Boy Scouts of America apologizes for Trump's jamboree speech

Boy Scouts of America apologizes for Trump's jamboree speech

(RNN) - The Chief Scout Executive for the Boy Scouts of America apologized in a statement Thursday for the "political rhetoric" in President Donald Trump's speech at the National Jamboree.

"I want to extend my sincere apologies to those in our Scouting family who were offended by the political rhetoric that was inserted into the jamboree," Chief Michael Surbaugh said. "That was never our intent."

Presidents have been invited to speak at every jamboree since 1937.

"It is in no way an endorsement of any person, party or policies," Surbaugh said.

Trump gave a campaign-style speech to the crowd of nearly 40,000 people attending the 20th jamboree, which is held every four years.

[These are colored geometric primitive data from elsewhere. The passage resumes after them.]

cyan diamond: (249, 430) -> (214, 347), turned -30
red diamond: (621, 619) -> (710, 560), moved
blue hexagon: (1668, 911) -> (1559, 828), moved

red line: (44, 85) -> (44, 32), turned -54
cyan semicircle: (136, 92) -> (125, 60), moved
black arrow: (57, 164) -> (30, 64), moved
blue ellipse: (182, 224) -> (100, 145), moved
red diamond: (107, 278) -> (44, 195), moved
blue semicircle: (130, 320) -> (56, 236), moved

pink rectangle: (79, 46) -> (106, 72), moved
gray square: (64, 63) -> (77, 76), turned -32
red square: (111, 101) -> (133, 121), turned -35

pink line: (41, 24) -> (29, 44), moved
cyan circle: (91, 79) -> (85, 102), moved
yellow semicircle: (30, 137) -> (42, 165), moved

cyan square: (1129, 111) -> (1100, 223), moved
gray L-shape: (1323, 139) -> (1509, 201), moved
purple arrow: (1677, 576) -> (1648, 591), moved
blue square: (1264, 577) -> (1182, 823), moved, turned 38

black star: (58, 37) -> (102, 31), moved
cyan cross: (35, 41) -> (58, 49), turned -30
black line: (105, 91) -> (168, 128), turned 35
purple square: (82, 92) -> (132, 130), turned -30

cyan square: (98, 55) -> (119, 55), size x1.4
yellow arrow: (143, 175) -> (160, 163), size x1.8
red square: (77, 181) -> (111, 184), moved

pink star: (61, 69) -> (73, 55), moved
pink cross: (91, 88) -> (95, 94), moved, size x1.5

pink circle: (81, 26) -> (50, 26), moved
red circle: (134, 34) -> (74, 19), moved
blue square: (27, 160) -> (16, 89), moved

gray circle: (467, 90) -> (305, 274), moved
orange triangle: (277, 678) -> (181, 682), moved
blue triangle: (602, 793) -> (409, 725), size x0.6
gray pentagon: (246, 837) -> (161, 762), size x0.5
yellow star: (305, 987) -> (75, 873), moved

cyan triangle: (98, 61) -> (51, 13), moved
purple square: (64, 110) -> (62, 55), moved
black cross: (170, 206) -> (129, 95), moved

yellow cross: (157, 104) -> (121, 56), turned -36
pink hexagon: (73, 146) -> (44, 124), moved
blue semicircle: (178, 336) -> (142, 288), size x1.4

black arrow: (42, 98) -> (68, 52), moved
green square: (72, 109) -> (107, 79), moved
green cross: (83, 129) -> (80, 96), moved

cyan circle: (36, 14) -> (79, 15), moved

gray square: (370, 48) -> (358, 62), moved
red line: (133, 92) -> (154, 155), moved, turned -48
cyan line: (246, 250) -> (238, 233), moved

He verbally bashed his former opponent Hillary Clinton and former president Barack Obama while pushing his political agenda.

He also joked he would fire Health and Human Services Secretary Tom Price if Obamacare wasn't repealed. Much of the crowd responded with cheers for the president and boos for the mention of Obama.

"I go to Washington, and I see all the politicians and I see the swamp," Trump said. "And it's not a good place. In fact today, I said we ought to change it from the word 'swamp' to the word 'cesspool,' or perhaps, to the word 'sewer.' But it's not good."

Surbaugh called it a "challenging time in a country divided along political lines." But he said the Scouts' focus remained on teaching traits like trustworthiness, loyalty and kindness.

"As part of our program's duty to country, we teach youth to become active citizens, to participate in their government, respect the variety of perspectives and to stand up for individual rights," Surbaugh said.

Boy Scouts of America president Randall Stephenson told the Associated Press on Wednesday that he was not surprised the president's comments were controversial, but the organization felt obliged to invite him out of respect for the office.

The Boy Scouts even issued guidelines before the speech to adult staff on how the audience should react.

"Anyone knows his speeches get highly political; we anticipated that this could be the case," Stephenson said to the AP. "Do I wish the president hadn't gone there and hadn't been political? Of course."